I’ve chosen to organize some of my technically-NV champagnes with vintage years, as I know several others have as well. But I just looked at one of my wines (Emmanuel Brochet’s Le Mont Benoit)… and suddenly the vintages have disappeared!
It seems the bottles I’d assigned vintages to have reverted to NV, and when I went to try to add a new bottle to my cellar, only NV was available.
Anyone else notice this? If it’s a mandatory, system-wide change it seems pretty major!
If that’s your preference, great! And if CT decides that this is their new policy about NV Champagne, then fine. But I didn’t enter the year in the bottle notes when I bought the wines, and obviously I didn’t opt into this change.
FWIW this hasn’t (yet?) impacted the other NV bottles in my cellar. But my backup CSV file from just a few days ago shows the vintages…
from a data perspective, this is a pretty interesting move. can’t think of a reason why vintage field should be relevant (ideally, separate user-defined fields from global fields). and the “add new vintage” function still works so you can still add vintages to Brochet Le Mont, for example. Though maybe that goes away with more time?
Some of my Bouchard and Suenen NVs still have the associated vintage in the name, so if it is system wide, it hasn’t his these producers yet. Seems possible some other user went in and made the change. For instance, this is what comes up when I went to edit the ‘Wine Definition’ for a bottle of Bouchard, and clearly there’s an option to make it NV.
I put the base vintage and disgorgement info in the bottle notes. Never once thought to enter them as vintage wines. Goes all the way back to 2004 that way.
This. Vintage means vintage, not “base vintage for an NV”.
The only exception to this rule is when a producer makes a NV Champagne that is always a single-vintage but not aged for 36 months to be eligible for the Vintage designation, yet has its vintage shown in the lot number (ie. R16 or something along those lines). In these cases I’ll add the wine as a vintage Champagne even if it is “officially” NV.
But if there are two or more vintages in the blend, NV it is. No two ways about it.
The ideal solution is to have a way to record a lot or disgorgement year in a CT field that means just that for non-vintage (sometimes only technically non-vintage) wines, and then have an option to ignore or not ignore it in groupings. In some wines I own that is something I and others care about. Fortunately they are not champagnes so they’re left alone by the vintage police.
It isn’t system-wide, though it is our strong preference except in cases like Bouchard where they were truly single vintage wines, but not legally able to be called Vintage Champagne.

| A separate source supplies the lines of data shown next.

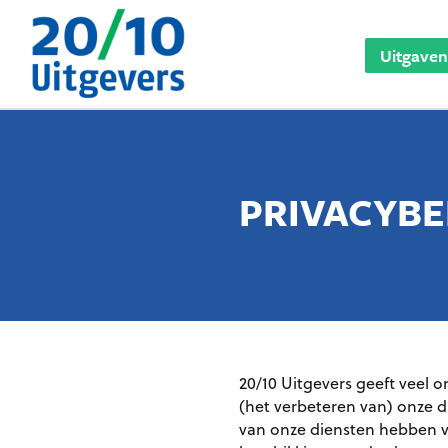
Ga
naar
Uitgaven
de
inhoud
PRIVACYBE
20/10 Uitgevers geeft veel 
(het verbeteren van) onze d
van onze diensten hebben v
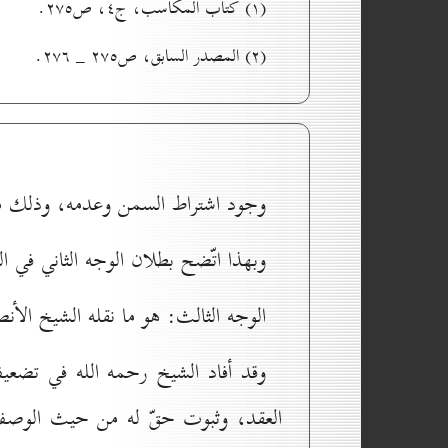
(۱) کتاب المكاسب، ج٤، ص۲۷٥.
(۲) المصدر السابق، ص۲۷٥ _ ۲۷٦.
وجود اشتراط السمن وعدمه، وذلك م
وبهذا اتّضح بطلان الوجه الثاني في ال
الوجه الثالث: هو ما نقله الشيخ ال
وقد أفاد الشيخ رحمه الله في تضعي
العقد، وثبوت حقّ له من حيث الوصف ا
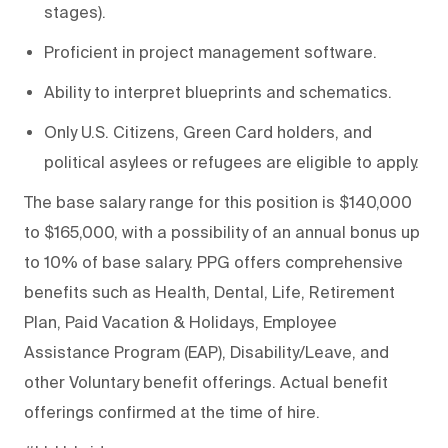
stages).
Proficient in project management software.
Ability to
interpret blueprints and schematics.
Only U.S. Citizens, Green Card holders, and
political asylees or refugees are eligible to apply.
The base salary range for this position is $140,000
to $165,000
, with a possibility of an
annual bonus
up
to 10% of base salary. PPG offers comprehensive
benefits such as Health, Dental, Life,
Retirement
Plan
,
Paid Vacation
&
Holidays,
Employee
Assistance Program (EAP)
, Disability/Leave, and
other Voluntary benefit offerings. Actual benefit
offerings confirmed at the time of hire.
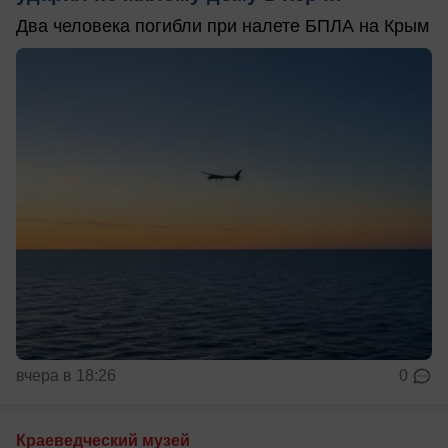
Два человека погибли при налете БПЛА на Крым
вчера в 18:26
0
Краеведческий музей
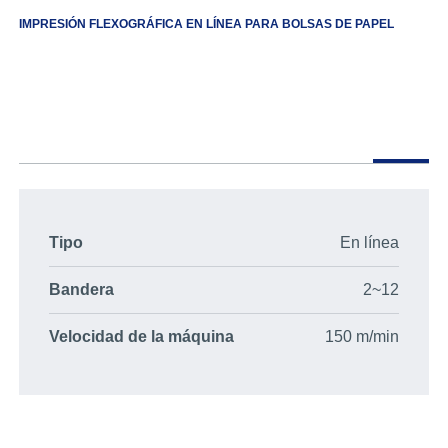
IMPRESIÓN FLEXOGRÁFICA EN LÍNEA PARA BOLSAS DE PAPEL
Tipo
En línea
Bandera
2~12
Velocidad de la máquina
150 m/min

If something got changed, it was because it was a noted problem and causing confusion such as with proper vintage wines from the same producer. Base year or the vintage was being used as release year or disgorgement year, so even more confusing. Someone entering a 2023 or 2024 vintage champagne is going to get noticed in <24hrs and the whole chain will likely get smashed if it is a NV.
I apologize for the inconvenience, but as noted above these wines are not vintage wines. A per bottle note is the best way to denote the specifics.
I know. I was not sure if spinning that off will cause the recurrence of issues or not. I have it in my pending box to think about. It also says thing on the label, though it is still not a vintage Champagne.
This wine doesn’t exist anymore, btw - is just labelled Premier Cru. Learning that is what started the process.
We’d like to have a better way to handle everyone’s preferences here, but that is down the road.
Just curious, do you put that in the bottle notes when you buy / enter the wines into CT? I often mention the disgorgement date in my tasting notes (when I can see the bottle), but I never used any other notes field…
The problem with bottle notes is the limited ability to do any searching or filtering on the information. I use them to record the importer and it’s a similar issue there. I’m hopeful that future versions of CT will be more transparent in recording information that is bottle specific but of general interest to at least some of us.